■ **EXTRAHIERTER TEXT**:
Im Stiegenhaus verhallen die letzten Stimmen. Die Tänzerinnen und Tänzer schlendern mit ihren Sporttaschen und Rucksäcken nach Hause. Draußen dämmert es. Niklas Kern und Maria Naber sind noch geblieben und harren nun vor dem großen Spiegel im Studio aus, wie eingefroren in einer erwartungsvollen Pose. Hana Zanin Pauknerová, ihre Lehrerin, zieht die Tür zu. Dann scrollt sie auf ihrem Handy eine Playlist durch. Zarte, erste Takte Klaviermusik erklingen. Sie gehören zu „Vast“, einem sphärischen Stück der philippinisch-amerikanischen Sängerin Sandrayati. Das Paar beginnt zu tanzen. Ein Mann und eine Frau, zwei Menschen mit Downsyndrom, Tänzer und Tänzerin eines zeitgenössischen Duetts voller Annäherungen, Gleichklang und Entwindungen.

■ **BEREITGESTELLTE DATENSÄTZE**:

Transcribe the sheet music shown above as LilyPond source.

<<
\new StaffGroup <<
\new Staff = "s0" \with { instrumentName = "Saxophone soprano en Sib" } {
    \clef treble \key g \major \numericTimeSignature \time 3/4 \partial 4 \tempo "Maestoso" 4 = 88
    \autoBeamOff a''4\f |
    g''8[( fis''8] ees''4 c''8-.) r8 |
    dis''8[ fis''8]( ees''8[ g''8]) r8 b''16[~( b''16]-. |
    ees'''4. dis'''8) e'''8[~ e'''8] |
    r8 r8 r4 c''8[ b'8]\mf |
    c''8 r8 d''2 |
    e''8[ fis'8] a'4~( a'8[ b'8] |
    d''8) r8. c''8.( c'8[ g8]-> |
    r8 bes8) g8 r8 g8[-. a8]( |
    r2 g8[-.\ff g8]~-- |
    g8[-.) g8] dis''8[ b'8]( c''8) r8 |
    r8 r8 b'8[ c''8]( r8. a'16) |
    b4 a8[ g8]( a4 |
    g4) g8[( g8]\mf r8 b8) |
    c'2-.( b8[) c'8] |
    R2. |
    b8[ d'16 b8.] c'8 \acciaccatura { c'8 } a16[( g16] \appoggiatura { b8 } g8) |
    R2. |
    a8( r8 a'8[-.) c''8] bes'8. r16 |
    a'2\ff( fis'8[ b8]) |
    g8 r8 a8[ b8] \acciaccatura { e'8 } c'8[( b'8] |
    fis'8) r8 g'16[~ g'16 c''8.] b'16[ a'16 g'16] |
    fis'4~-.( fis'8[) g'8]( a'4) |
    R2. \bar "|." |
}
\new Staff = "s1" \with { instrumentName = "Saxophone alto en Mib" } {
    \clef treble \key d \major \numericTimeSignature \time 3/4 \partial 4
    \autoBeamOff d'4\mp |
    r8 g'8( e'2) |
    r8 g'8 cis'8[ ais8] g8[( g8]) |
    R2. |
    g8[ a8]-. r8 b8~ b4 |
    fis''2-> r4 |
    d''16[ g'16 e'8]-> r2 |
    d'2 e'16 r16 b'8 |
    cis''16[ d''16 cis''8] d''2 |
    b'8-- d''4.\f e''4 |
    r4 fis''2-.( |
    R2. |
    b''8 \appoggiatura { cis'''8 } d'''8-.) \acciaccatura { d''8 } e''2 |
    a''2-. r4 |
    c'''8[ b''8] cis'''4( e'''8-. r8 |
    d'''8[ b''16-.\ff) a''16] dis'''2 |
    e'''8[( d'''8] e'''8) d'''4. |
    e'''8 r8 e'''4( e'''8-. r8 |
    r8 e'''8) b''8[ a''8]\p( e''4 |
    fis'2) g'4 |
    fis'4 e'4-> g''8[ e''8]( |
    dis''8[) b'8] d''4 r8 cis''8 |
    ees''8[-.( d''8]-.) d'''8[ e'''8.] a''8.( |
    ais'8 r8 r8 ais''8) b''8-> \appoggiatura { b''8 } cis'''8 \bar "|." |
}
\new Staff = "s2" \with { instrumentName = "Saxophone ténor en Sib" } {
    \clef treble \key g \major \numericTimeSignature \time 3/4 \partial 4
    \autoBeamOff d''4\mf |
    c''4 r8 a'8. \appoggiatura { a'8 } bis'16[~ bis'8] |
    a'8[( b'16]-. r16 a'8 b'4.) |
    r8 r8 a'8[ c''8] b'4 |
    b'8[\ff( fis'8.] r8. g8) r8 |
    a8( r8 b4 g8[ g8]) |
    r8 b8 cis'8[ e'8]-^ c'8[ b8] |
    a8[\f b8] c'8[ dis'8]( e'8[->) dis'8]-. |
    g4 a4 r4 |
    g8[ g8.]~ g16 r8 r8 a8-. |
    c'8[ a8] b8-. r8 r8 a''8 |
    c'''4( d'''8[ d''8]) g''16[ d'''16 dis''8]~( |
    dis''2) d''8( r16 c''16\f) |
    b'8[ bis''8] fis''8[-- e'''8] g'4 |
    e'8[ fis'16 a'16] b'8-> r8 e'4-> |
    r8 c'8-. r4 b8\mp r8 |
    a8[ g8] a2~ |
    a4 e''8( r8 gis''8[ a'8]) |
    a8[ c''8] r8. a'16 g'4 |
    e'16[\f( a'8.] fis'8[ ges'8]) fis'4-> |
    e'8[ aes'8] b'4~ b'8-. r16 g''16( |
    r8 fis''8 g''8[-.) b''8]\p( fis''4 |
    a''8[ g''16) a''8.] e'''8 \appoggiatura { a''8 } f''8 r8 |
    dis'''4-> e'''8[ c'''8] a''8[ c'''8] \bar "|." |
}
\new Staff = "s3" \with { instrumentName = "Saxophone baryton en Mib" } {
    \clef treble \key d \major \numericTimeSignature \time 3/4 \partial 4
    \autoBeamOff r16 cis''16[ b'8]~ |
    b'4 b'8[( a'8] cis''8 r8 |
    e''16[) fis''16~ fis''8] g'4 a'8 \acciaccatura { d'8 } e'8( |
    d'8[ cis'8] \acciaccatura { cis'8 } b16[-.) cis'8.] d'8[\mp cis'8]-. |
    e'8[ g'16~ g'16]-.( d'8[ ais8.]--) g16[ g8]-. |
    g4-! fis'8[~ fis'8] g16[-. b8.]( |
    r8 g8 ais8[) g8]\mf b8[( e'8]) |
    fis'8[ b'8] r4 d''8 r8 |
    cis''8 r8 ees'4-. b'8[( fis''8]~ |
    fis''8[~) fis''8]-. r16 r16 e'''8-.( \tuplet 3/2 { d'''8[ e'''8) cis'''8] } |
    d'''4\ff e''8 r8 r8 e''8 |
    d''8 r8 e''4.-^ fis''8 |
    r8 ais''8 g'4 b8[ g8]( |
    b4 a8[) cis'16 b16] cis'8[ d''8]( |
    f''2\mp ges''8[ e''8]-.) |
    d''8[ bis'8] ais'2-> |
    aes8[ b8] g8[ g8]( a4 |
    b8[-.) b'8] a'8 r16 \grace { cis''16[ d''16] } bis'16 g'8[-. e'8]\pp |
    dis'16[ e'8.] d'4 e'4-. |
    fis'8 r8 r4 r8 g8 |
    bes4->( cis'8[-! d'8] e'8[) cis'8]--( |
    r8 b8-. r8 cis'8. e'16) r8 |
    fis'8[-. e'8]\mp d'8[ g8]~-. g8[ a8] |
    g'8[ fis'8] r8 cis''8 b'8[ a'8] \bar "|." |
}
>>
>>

■ **ARBEITSSCHRITTE**:
A. Bitte schreiben Sie aus dem Text über das Tanzpaar den Abschnitt wortgetreu ab, der mit den Worten beginnt, die „Im Stiegenhaus verhallen“ enthalten, und mit „Gleichklang und Entwindungen.“ schließt.
B. Setzen Sie den Text über das Tanzpaar im Anschluss an seinen letzten Satz fort.
Die Datensätze werden nicht benötigt.

■ **ERGEBNISSE**:
A.
Im Stiegenhaus verhallen die letzten Stimmen. Die Tänzerinnen und Tänzer schlendern mit ihren Sporttaschen und Rucksäcken nach Hause. Draußen dämmert es. Niklas Kern und Maria Naber sind noch geblieben und harren nun vor dem großen Spiegel im Studio aus, wie eingefroren in einer erwartungsvollen Pose. Hana Zanin Pauknerová, ihre Lehrerin, zieht die Tür zu. Dann scrollt sie auf ihrem Handy eine Playlist durch. Zarte, erste Takte Klaviermusik erklingen. Sie gehören zu „Vast“, einem sphärischen Stück der philippinisch-amerikanischen Sängerin Sandrayati. Das Paar beginnt zu tanzen. Ein Mann und eine Frau, zwei Menschen mit Downsyndrom, Tänzer und Tänzerin eines zeitgenössischen Duetts voller Annäherungen, Gleichklang und Entwindungen.

B.
Die Frage, was Kunst bewirken kann, ist so alt wie unbeantwortet. Aber an diesem späten Nachmittag im Studio von Ich bin O. K., einem Tanzverein für Menschen mit und ohne Behinderung, erübrigt sie sich. Es ist, was es ist, sagt die Kunst. Oder die Liebe? Die Liebe zur Kunst? Was sieht und fühlt das Publikum in den Bewegungen von Niklas Kern und Maria Naber? Ihre Freude am Ausdruck? Das Unpräzise an manchen Stellen? Die Lehrerin applaudiert. „Ein paar Kleinigkeiten“ seien ihr aufgefallen, sagt Hana Zanin Pauknerová. Daran würden sie noch arbeiten. Kern und Naber lächeln.
Inklusives Versprechen
Der Tanzverein Ich bin O. K. ist ein inklusives Versprechen. Das Anliegen, mit Tanz den Weg in eine bessere, offenere Gesellschaft zu weisen, ist Teil seiner Gründungsgeschichte. Was genau ist mit Inklusion gemeint? Fragt man Attila Zanin, der das Projekt mit Zanin Pauknerová künstlerisch leitet, was er damit verbindet, antwortet er: „Verwirklicht ist Inklusion, wenn vom Kindergarten über die Arbeitswelt bis zur Bühne alle so selbstverständlich angekommen sind, dass es den Begriff nicht mehr braucht.“ In rund 20 Klassen für Hip-Hop, Musical, Ballroom Dance, Bühnentanz und Modern arbeite man daran Stunde für Stunde. Die Company übt seit 2010 anspruchsvolle Choreografien und abendfüllende Tanztheaterproduktionen ein.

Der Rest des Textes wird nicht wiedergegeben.